When I was a baby, I’d sleep so late in the mornings that my mother often rushed into the room, certain I was dead. And I was. DEAD TO THE WORLD.
As I grew up, it became clear that I was simply not a morning person. I’d wake up, stomp around the house for half an hour spitting venom at anyone who dared speak to me and then be…okay. Not great, but okay.
Rather than be offended by my mutterings of “I hate you, motherfuckers,” this delighted my family to no end. My brother and father often fought over who got to wake me up. My brother generally won.
So I’d be woken up to his frantic BANG BANG BANG on the door and just as I had rolled over, realizing that I was not, in fact, eating a castle made of marshmallows, he’d burst into my room.
Often, he’d include a pot to bang.
“IT’S TIME TO WAKE UP, BE-CKY, IT’S TIME TO WAKE UP NOW!” was a favorite, although generally it was this: “RISE, AND SHINE, AND BRING OUT THE GLORY-GLORY, RISE, AND SHINE, AND SING OUT THE GLORY-GLORY.”
By the time I’d lobbed a pair of shoes at his head, I was downright furious. It’s bad enough to have to live THROUGH a morning, but to be woken up to my brother’s off-key warbling of church songs? That was fucking TORTURE.
Once I’d gotten dressed and stomped downstairs, my family would greet me one by one with, “WHY HELLLLLO, BECKY. HOW ARE YOU TODAY?”

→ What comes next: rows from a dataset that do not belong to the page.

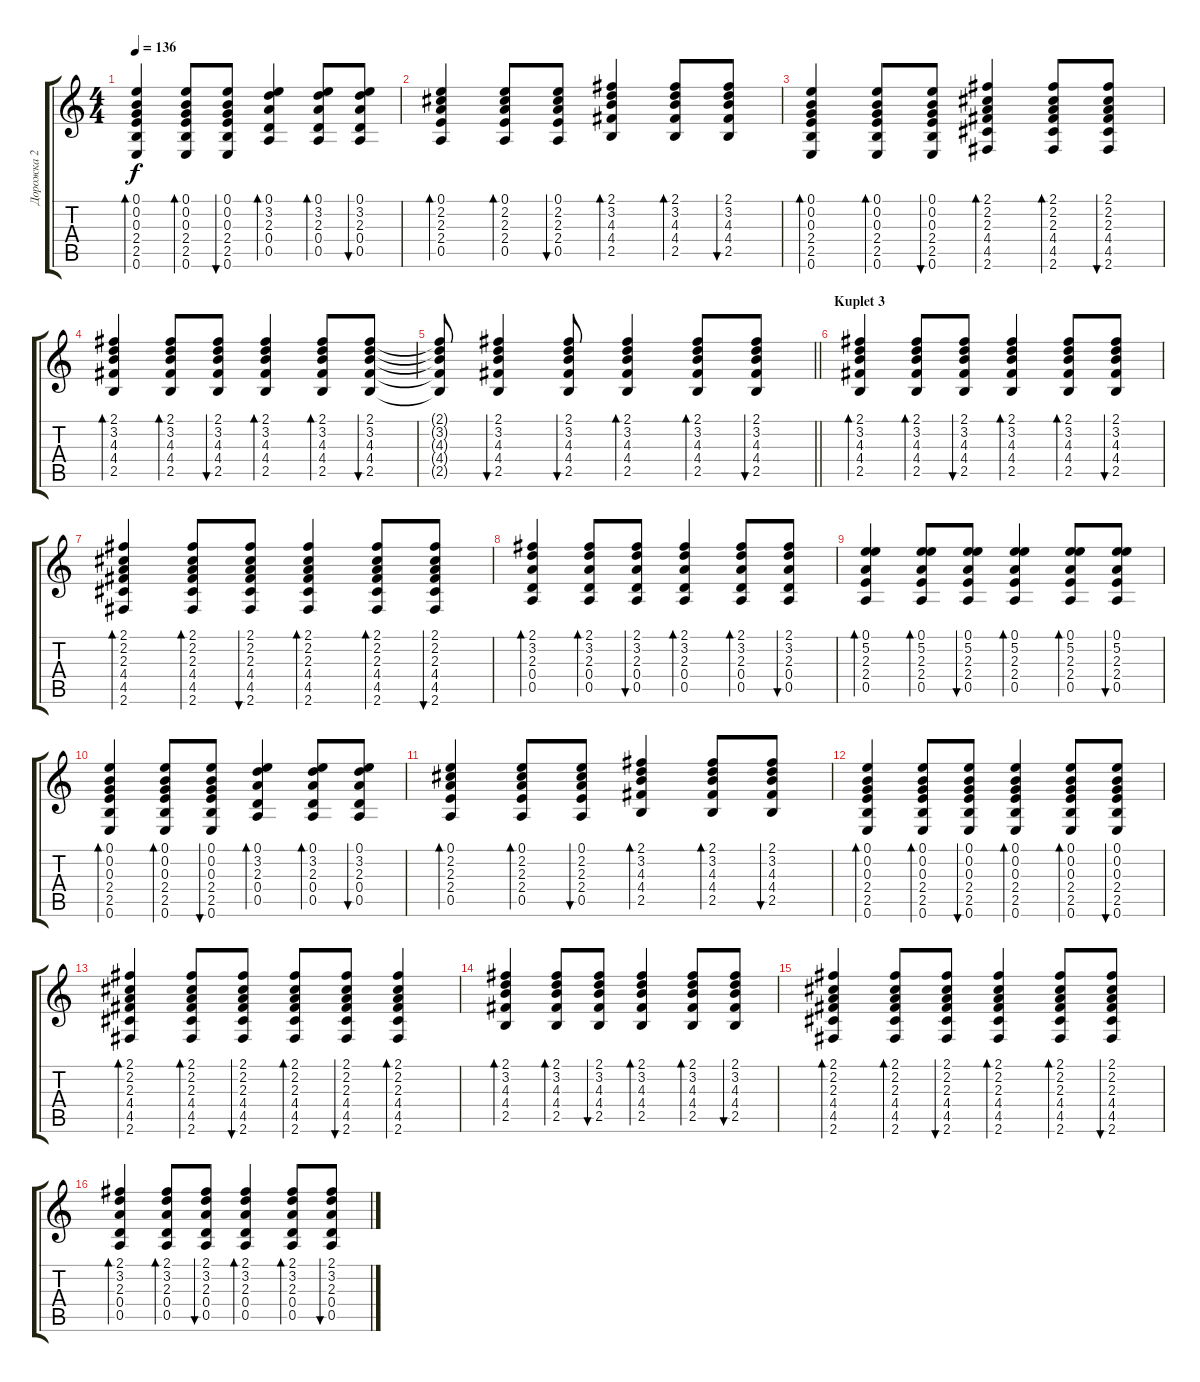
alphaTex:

\track ("Дорожка 2" "Дорожка 2") {instrument acousticguitarsteel}
\staff {score tabs}
\tuning (E4 B3 G3 D3 A2 E2) {hide}
\ts (4 4)
\tempo 136
\clef g2
\ks c
(0.1 0.2 0.3 2.4 2.5 0.6).4{bd 30 dy f} (0.1 0.2 0.3 2.4 2.5 0.6).8{bd 30} (0.1 0.2 0.3 2.4 2.5 0.6).8{bu 30} (0.1 3.2 2.3 0.4 0.5).4{bd 30} (0.1 3.2 2.3 0.4 0.5).8{bd 30} (0.1 3.2 2.3 0.4 0.5).8{bu 30} |
(0.1 2.2 2.3 2.4 0.5).4{bd 30} (0.1 2.2 2.3 2.4 0.5).8{bd 30} (0.1 2.2 2.3 2.4 0.5).8{bu 30} (2.1 3.2 4.3 4.4 2.5).4{bd 30} (2.1 3.2 4.3 4.4 2.5).8{bd 30} (2.1 3.2 4.3 4.4 2.5).8{bu 30} |
(0.1 0.2 0.3 2.4 2.5 0.6).4{bd 30} (0.1 0.2 0.3 2.4 2.5 0.6).8{bd 30} (0.1 0.2 0.3 2.4 2.5 0.6).8{bu 30} (2.1 2.2 2.3 4.4 4.5 2.6).4{bd 30} (2.1 2.2 2.3 4.4 4.5 2.6).8{bd 30} (2.1 2.2 2.3 4.4 4.5 2.6).8{bu 30} |
(2.1 3.2 4.3 4.4 2.5).4{bd 30} (2.1 3.2 4.3 4.4 2.5).8{bd 30} (2.1 3.2 4.3 4.4 2.5).8{bu 30} (2.1 3.2 4.3 4.4 2.5).4{bd 30} (2.1 3.2 4.3 4.4 2.5).8{bd 30} (2.1 3.2 4.3 4.4 2.5).8{bu 30} |
\barLineRight lightlight
(2.1{t} 3.2{t} 4.3{t} 4.4{t} 2.5{t}).8 (2.1 3.2 4.3 4.4 2.5).4{bu 30} (2.1 3.2 4.3 4.4 2.5).8{bu 30} (2.1 3.2 4.3 4.4 2.5).4{bd 30} (2.1 3.2 4.3 4.4 2.5).8{bd 30} (2.1 3.2 4.3 4.4 2.5).8{bu 30} |
\section ("" "Kuplet 3")
(2.1 3.2 4.3 4.4 2.5).4{bd 30} (2.1 3.2 4.3 4.4 2.5).8{bd 30} (2.1 3.2 4.3 4.4 2.5).8{bu 30} (2.1 3.2 4.3 4.4 2.5).4{bd 30} (2.1 3.2 4.3 4.4 2.5).8{bd 30} (2.1 3.2 4.3 4.4 2.5).8{bu 30} |
(2.1 2.2 2.3 4.4 4.5 2.6).4{bd 30} (2.1 2.2 2.3 4.4 4.5 2.6).8{bd 30} (2.1 2.2 2.3 4.4 4.5 2.6).8{bu 30} (2.1 2.2 2.3 4.4 4.5 2.6).4{bd 30} (2.1 2.2 2.3 4.4 4.5 2.6).8{bd 30} (2.1 2.2 2.3 4.4 4.5 2.6).8{bu 30} |
(2.1 3.2 2.3 0.4 0.5).4{bd 30} (2.1 3.2 2.3 0.4 0.5).8{bd 30} (2.1 3.2 2.3 0.4 0.5).8{bu 30} (2.1 3.2 2.3 0.4 0.5).4{bd 30} (2.1 3.2 2.3 0.4 0.5).8{bd 30} (2.1 3.2 2.3 0.4 0.5).8{bu 30} |
(0.1 5.2 2.3 2.4 0.5).4{bd 30} (0.1 5.2 2.3 2.4 0.5).8{bd 30} (0.1 5.2 2.3 2.4 0.5).8{bu 30} (0.1 5.2 2.3 2.4 0.5).4{bd 30} (0.1 5.2 2.3 2.4 0.5).8{bd 30} (0.1 5.2 2.3 2.4 0.5).8{bu 30} |
(0.1 0.2 0.3 2.4 2.5 0.6).4{bd 30} (0.1 0.2 0.3 2.4 2.5 0.6).8{bd 30} (0.1 0.2 0.3 2.4 2.5 0.6).8{bu 30} (0.1 3.2 2.3 0.4 0.5).4{bd 30} (0.1 3.2 2.3 0.4 0.5).8{bd 30} (0.1 3.2 2.3 0.4 0.5).8{bu 30} |
(0.1 2.2 2.3 2.4 0.5).4{bd 30} (0.1 2.2 2.3 2.4 0.5).8{bd 30} (0.1 2.2 2.3 2.4 0.5).8{bu 30} (2.1 3.2 4.3 4.4 2.5).4{bd 30} (2.1 3.2 4.3 4.4 2.5).8{bd 30} (2.1 3.2 4.3 4.4 2.5).8{bu 30} |
(0.1 0.2 0.3 2.4 2.5 0.6).4{bd 30} (0.1 0.2 0.3 2.4 2.5 0.6).8{bd 30} (0.1 0.2 0.3 2.4 2.5 0.6).8{bu 30} (0.1 0.2 0.3 2.4 2.5 0.6).4{bd 30} (0.1 0.2 0.3 2.4 2.5 0.6).8{bd 30} (0.1 0.2 0.3 2.4 2.5 0.6).8{bu 30} |
(2.1 2.2 2.3 4.4 4.5 2.6).4{bd 30} (2.1 2.2 2.3 4.4 4.5 2.6).8{bd 30} (2.1 2.2 2.3 4.4 4.5 2.6).8{bu 30} (2.1 2.2 2.3 4.4 4.5 2.6).8{bd 30} (2.1 2.2 2.3 4.4 4.5 2.6).8{bu 30} (2.1 2.2 2.3 4.4 4.5 2.6).4{bd 30} |
(2.1 3.2 4.3 4.4 2.5).4{bd 30} (2.1 3.2 4.3 4.4 2.5).8{bd 30} (2.1 3.2 4.3 4.4 2.5).8{bu 30} (2.1 3.2 4.3 4.4 2.5).4{bd 30} (2.1 3.2 4.3 4.4 2.5).8{bd 30} (2.1 3.2 4.3 4.4 2.5).8{bu 30} |
(2.1 2.2 2.3 4.4 4.5 2.6).4{bd 30} (2.1 2.2 2.3 4.4 4.5 2.6).8{bd 30} (2.1 2.2 2.3 4.4 4.5 2.6).8{bu 30} (2.1 2.2 2.3 4.4 4.5 2.6).4{bd 30} (2.1 2.2 2.3 4.4 4.5 2.6).8{bd 30} (2.1 2.2 2.3 4.4 4.5 2.6).8{bu 30} |
(2.1 3.2 2.3 0.4 0.5).4{bd 30} (2.1 3.2 2.3 0.4 0.5).8{bd 30} (2.1 3.2 2.3 0.4 0.5).8{bu 30} (2.1 3.2 2.3 0.4 0.5).4{bd 30} (2.1 3.2 2.3 0.4 0.5).8{bd 30} (2.1 3.2 2.3 0.4 0.5).8{bu 30}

I’d let my middle finger respond.
While this brought no end of amusement to the rest of my family, I’d always hoped that I’d grow into a morning person. After I plotted their death by torpedo or frenzied shark attack, of course.
Not so much. Their untimely deaths OR an ability to enjoy anything before ten AM.
I’ve fought against it but it turns out that I will simply never be a morning person.
Mornings are bullshit.
This week, I have to be a morning person. My preschool teacher is gone for a week, which means that I have to entertain a very bored Alex and Amelia.
It’s gin and tonic o’clock somewhere, right?
Are you a morning person? Can you come over and watch my kids for me?